In both specific and basal level of resistance, the defense response of host plant consists of almost related events. After identification and recognition of pathogen the receptor communicates signal inside host plant cell which amplifies via MAP kinase enzymes and after reaching the nucleus it brings about transcriptional reprogramming of plant cell. The entire performance of a plant cell is reprogrammed.
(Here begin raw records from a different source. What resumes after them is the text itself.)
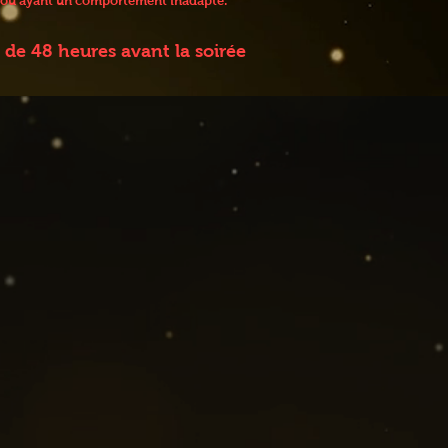
 / ou ayant un comportement inadapté.
de 48 heures avant la soirée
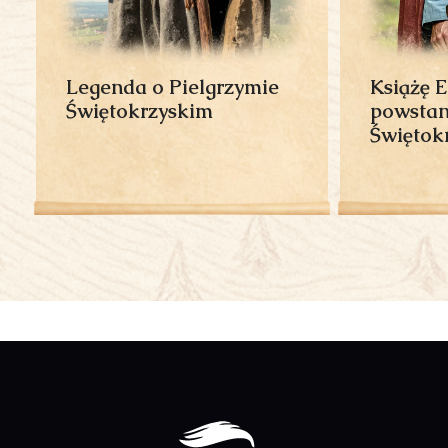
Legenda o Pielgrzymie
Książę 
Świętokrzyskim
powstan
Świętok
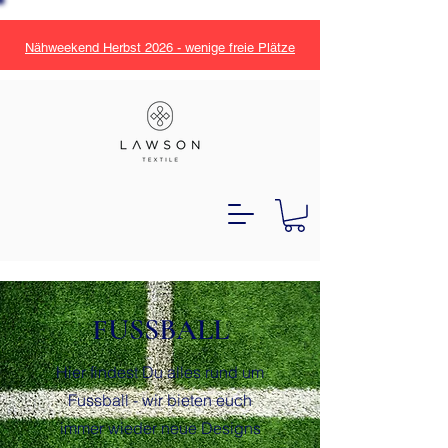
Nähweekend Herbst 2026 - wenige freie Plätze
FUSSBALL
Hier findest Du alles rund um
Fussball - wir bieten euch
immer wieder neue Designs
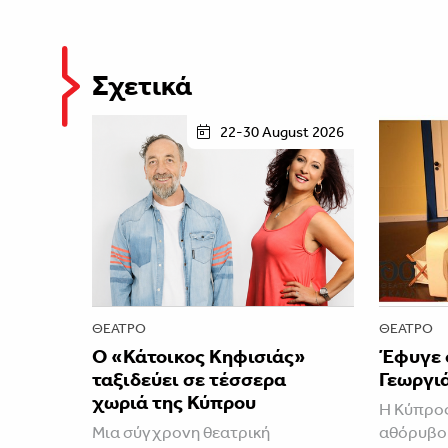
Σχετικά
22-30 August 2026
ΘΈΑΤΡΟ
ΘΈΑΤΡΟ
Ο «Κάτοικος Κηφισιάς»
Έφυγε 
ταξιδεύει σε τέσσερα
Γεωργι
χωριά της Κύπρου
Η Κύπρος
Μια σύγχρονη θεατρική
αθόρυβο 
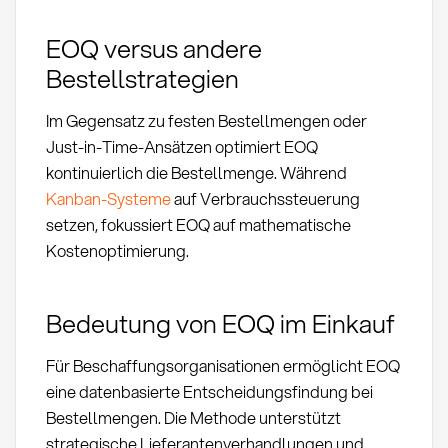
EOQ versus andere
Bestellstrategien
Im Gegensatz zu festen Bestellmengen oder
Just-in-Time-Ansätzen optimiert EOQ
kontinuierlich die Bestellmenge. Während
Kanban-Systeme
auf Verbrauchssteuerung
setzen, fokussiert EOQ auf mathematische
Kostenoptimierung.
Bedeutung von EOQ im Einkauf
Für Beschaffungsorganisationen ermöglicht EOQ
eine datenbasierte Entscheidungsfindung bei
Bestellmengen. Die Methode unterstützt
strategische Lieferantenverhandlungen und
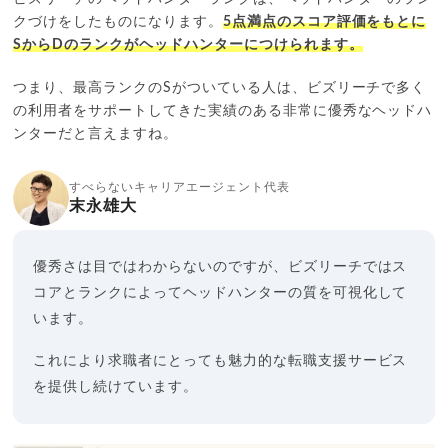
クづけをしたものになります。
5点満点のスコア評価をもとに
SからDのランクがヘッドハンターにつけられます。
つまり、最高ランクのSがついている人は、ビズリーチで多く
の利用者をサポートしてきた実績のある非常に優秀なヘッドハ
ンターだと言えますね。
すべらないキャリアエージェント代表
末永雄大
優秀さは目ではわからないのですが、ビズリーチではス
コアとランクによってヘッドハンターの質を可視化して
います。
これにより求職者にとっても魅力的な転職支援サービス
を提供し続けています。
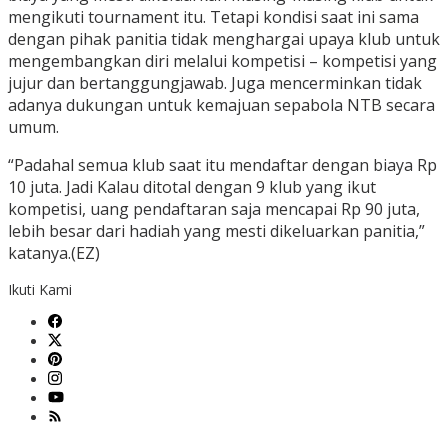
mengikuti tournament itu. Tetapi kondisi saat ini sama
dengan pihak panitia tidak menghargai upaya klub untuk
mengembangkan diri melalui kompetisi – kompetisi yang
jujur dan bertanggungjawab. Juga mencerminkan tidak
adanya dukungan untuk kemajuan sepabola NTB secara
umum.
“Padahal semua klub saat itu mendaftar dengan biaya Rp
10 juta. Jadi Kalau ditotal dengan 9 klub yang ikut
kompetisi, uang pendaftaran saja mencapai Rp 90 juta,
lebih besar dari hadiah yang mesti dikeluarkan panitia,”
katanya.(EZ)
Ikuti Kami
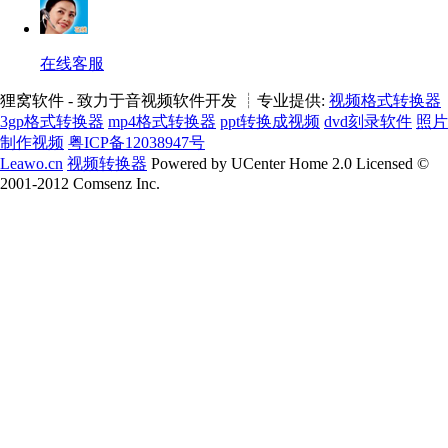
在线客服
狸窝软件 - 致力于音视频软件开发 ┊专业提供:
视频格式转换器
3gp格式转换器
mp4格式转换器
ppt转换成视频
dvd刻录软件
照片
制作视频
粤ICP备12038947号
Leawo.cn
视频转换器
Powered by UCenter Home 2.0 Licensed ©
2001-2012 Comsenz Inc.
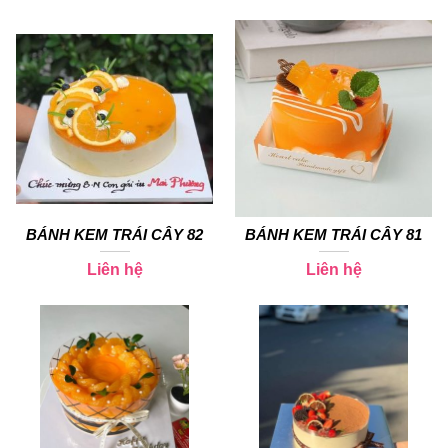
BÁNH KEM TRÁI CÂY 82
BÁNH KEM TRÁI CÂY 81
Liên hệ
Liên hệ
Under normal situations major energy of plant cell is directed towards production of primary metabolites which are required for growth and reproduction of a plant. But under stressful conditions a cell diverts its flow of energy towards production of certain secondary metabolites i.e. Phenolic substances, PR proteins and an array of various compounds which supply protection to plant cells from pathogen attack.
A flow of biochemical reactions starts which culminates in oxidative burst initiating about programmed cell death. Programmed cell death (PCD) is an example of great resistance response showed by plants in which it destroys its own cells upon recognition of pathogen to deprive the pathogen from nutrition supply and stop its growth.
It is the quality of Hypersensitive reaction. Phytohormones i.e. salicylic acid, Jasmonic acid, ethylene, Abscisic acid, Nitric oxide, Brassinosteroids and certain Reactive oxygen species (Hydrogen peroxide) function as signaling molecules.